Many of us have little to no experience when it comes to investing; we think that it’s something we probably should do, but we’re not sure of how to go about actually doing it.
The sheer number of savings and investment options on the market doesn’t help matters – in fact, it only serves to confuse us more. It’s actually a very good thing though, as it means that there’s something out there for everyone. All that you need is a little knowledge to help you work out which product is best for you, and that’s exactly why we created this handy little guide…
Why You Should Invest
We all know how to save cash, but investing is a different ball game altogether. In truth, ordinary cash savings are still a very good idea, but it’s best not to hold them in isolation. The reason for this is that inflation can eat away at the capital set aside in savings accounts, particularly when the economy is struggling and interest rates are low. If this sum fails to experience a significant increase as a result, it’s worth will become lower and lower in real terms as the years pass, meaning that you can buy less and less for your carefully saved money.

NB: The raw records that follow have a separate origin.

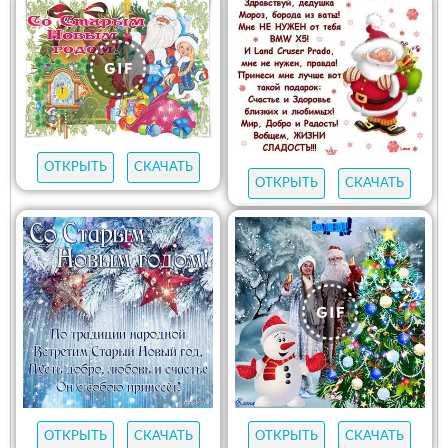
ОТКРЫТЬ
СКАЧАТЬ
ОТКРЫТЬ
СКАЧАТЬ
ОТКРЫТЬ
СКАЧАТЬ
ОТКРЫТЬ
СКАЧАТЬ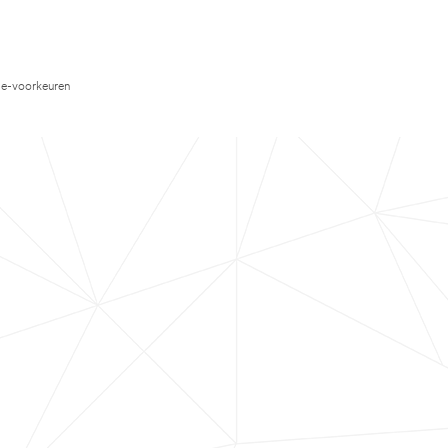
e-voorkeuren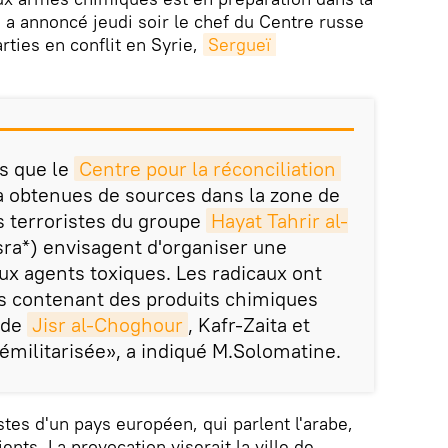
, a annoncé jeudi soir le chef du Centre russe
arties en conflit en Syrie,
Sergueï 
s que le
Centre pour la réconciliation 
 obtenues de sources dans la zone de
s terroristes du groupe
Hayat Tahrir al-
sra*) envisagent d'organiser une
ux agents toxiques. Les radicaux ont
s contenant des produits chimiques
 de
Jisr al-Choghour
, Kafr-Zaita et
émilitarisée», a indiqué M.Solomatine.
tes d'un pays européen, qui parlent l'arabe,
nts. La provocation viserait la ville de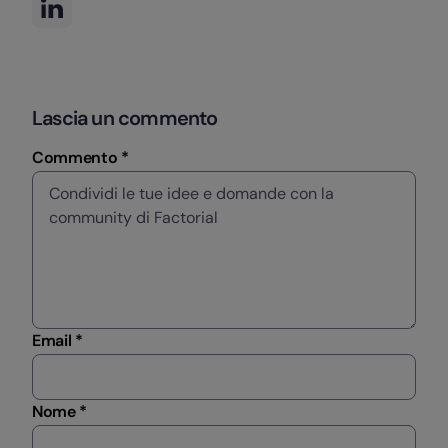
Lascia un commento
Commento *
Email *
Nome *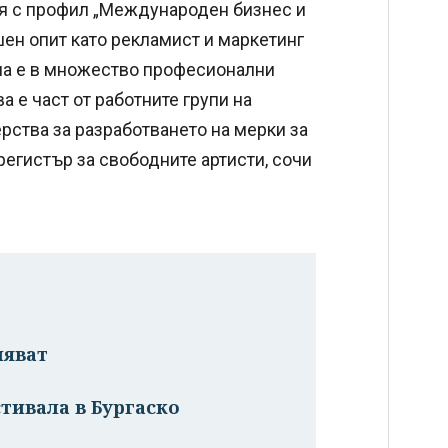
 с профил „Международен бизнес и
н опит като рекламист и маркетинг
ала е в множество професионални
 е част от работните групи на
рства за разработването на мерки за
регистър за свободните артисти, сочи
ляват
стивала в Бургаско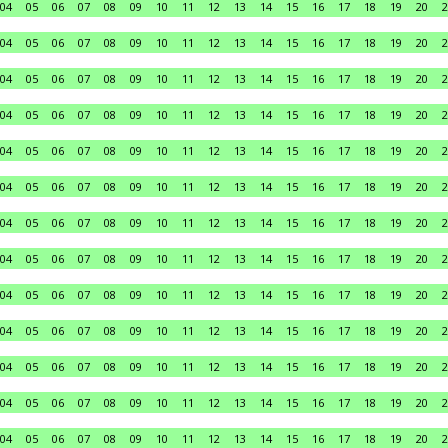
04
05
06
07
08
09
10
11
12
13
14
15
16
17
18
19
20
2
04
05
06
07
08
09
10
11
12
13
14
15
16
17
18
19
20
2
04
05
06
07
08
09
10
11
12
13
14
15
16
17
18
19
20
2
04
05
06
07
08
09
10
11
12
13
14
15
16
17
18
19
20
2
04
05
06
07
08
09
10
11
12
13
14
15
16
17
18
19
20
2
04
05
06
07
08
09
10
11
12
13
14
15
16
17
18
19
20
2
04
05
06
07
08
09
10
11
12
13
14
15
16
17
18
19
20
2
04
05
06
07
08
09
10
11
12
13
14
15
16
17
18
19
20
2
04
05
06
07
08
09
10
11
12
13
14
15
16
17
18
19
20
2
04
05
06
07
08
09
10
11
12
13
14
15
16
17
18
19
20
2
04
05
06
07
08
09
10
11
12
13
14
15
16
17
18
19
20
2
04
05
06
07
08
09
10
11
12
13
14
15
16
17
18
19
20
2
04
05
06
07
08
09
10
11
12
13
14
15
16
17
18
19
20
2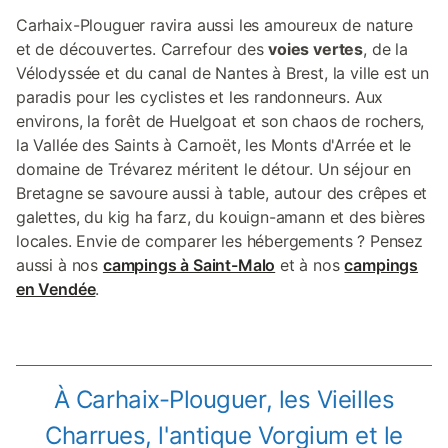
Carhaix-Plouguer ravira aussi les amoureux de nature
et de découvertes. Carrefour des
voies vertes
, de la
Vélodyssée et du canal de Nantes à Brest, la ville est un
paradis pour les cyclistes et les randonneurs. Aux
environs, la forêt de Huelgoat et son chaos de rochers,
la Vallée des Saints à Carnoët, les Monts d'Arrée et le
domaine de Trévarez méritent le détour. Un séjour en
Bretagne se savoure aussi à table, autour des crêpes et
galettes, du kig ha farz, du kouign-amann et des bières
locales. Envie de comparer les hébergements ? Pensez
aussi à nos
campings à Saint-Malo
et à nos
campings
en Vendée
.
À Carhaix-Plouguer, les Vieilles
Charrues, l'antique Vorgium et le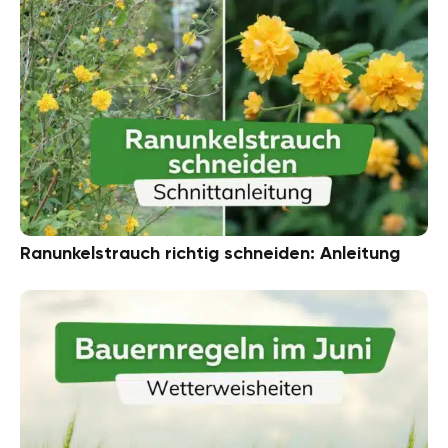
Ranunkelstrauch richtig schneiden: Anleitung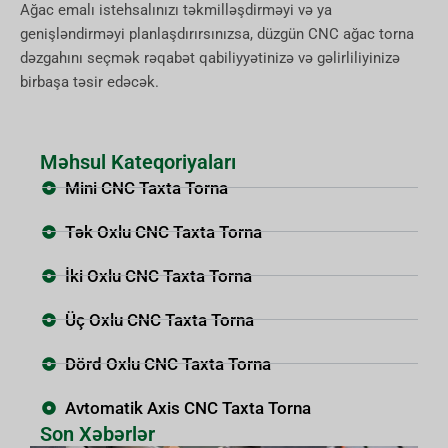
Ağac emalı istehsalınızı təkmilləşdirməyi və ya
genişləndirməyi planlaşdırırsınızsa, düzgün CNC ağac torna
dəzgahını seçmək rəqabət qabiliyyətinizə və gəlirliliyinizə
birbaşa təsir edəcək.
Məhsul Kateqoriyaları
Mini CNC Taxta Torna
Tək Oxlu CNC Taxta Torna
İki Oxlu CNC Taxta Torna
Üç Oxlu CNC Taxta Torna
Dörd Oxlu CNC Taxta Torna
Avtomatik Axis CNC Taxta Torna
Son Xəbərlər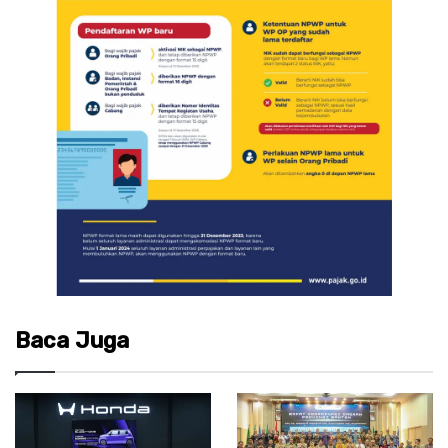
Baca Juga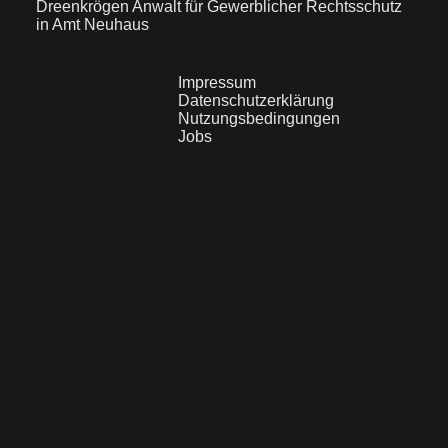
Dreenkrögen
Anwalt für Gewerblicher Rechtsschutz
in Amt Neuhaus
Impressum
Datenschutzerklärung
Nutzungsbedingungen
Jobs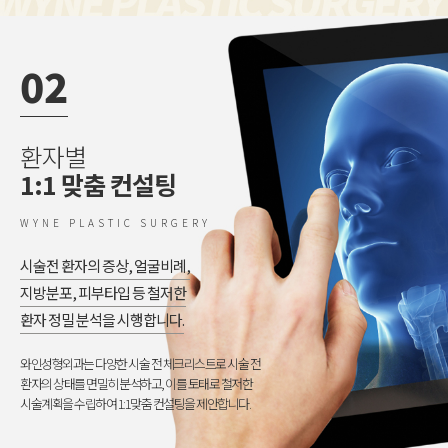
02
환자별
1:1 맞춤 컨설팅
WYNE PLASTIC SURGERY
시술전 환자의 증상, 얼굴비례,
지방분포, 피부타입 등 철저한
환자 정밀 분석을 시행합니다.
와인성형외과는 다양한 시술 전 체크리스트로 시술 전
환자의 상태를 면밀히 분석하고, 이를 토태로 철저한
시술계획을 수립하여 1:1맞춤 컨설팅을 제안합니다.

Trying to avoid this unfortunate scenario is the main reason that people invest. Investing gives your savings the potential to grow at a higher rate than cash over the medium to long term. Although this does not make it impossible for your fund to go down, when it goes up, the increase will be significantly more than it would for cash savings totalling the same amount.
The Four Asset Classes
Four main types of investments, known as ‘asset classes’, exist: cash, bonds, property, and shares. It is impossible to say whether one is better than the other for you – they each have pros and cons, and these will deter or entice people to different degrees depending on their individual personality and circumstances.
Cash is the simplest concept to understand, as this asset class simply refers to the capital deposited in banks and building societies. Cash savings are a very low risk investment in terms of losing money, but these deposits are susceptible to decreasing in real value when interest rates drop.
Bonds are loans made to the government or private companies. They are generally considered to be a reasonably low risk investment, and usually pay a regular income until maturity.
The property asset class simply refers to residential or commercial buildings. Although most people have a better understanding of the concept of property than they do of bonds, investing in the former is actually significantly riskier as values tend to rise and fall in line with the performance of the economy.
Shares are generally considered to be the riskiest of the four main asset classes. The markets that retail them are volatile, and prices frequently rise and fall. However, over the long-term they tend to perform better than any other asset class.
Choosing Your Investments: Risk vs. Return
If you’re set on investing, it’s important to balance risk and return whenever you make a decision. As a general rule, the less risky the investment, the more likely you are to get your money back, but the less potential for growth. This means that although cash savings are much safer than shares, you’re less likely to make a profit on them.
The decision of how much risk you’re willing to run should be influenced by a number of factors, mainly your personality. Some people are happy to risk everything in the hopes of landing a tidy nest egg; others prefer to know exactly how much they’ll have to retire on. The best path for you to tread is entirely in your own hands, so make sure that you choose wisely.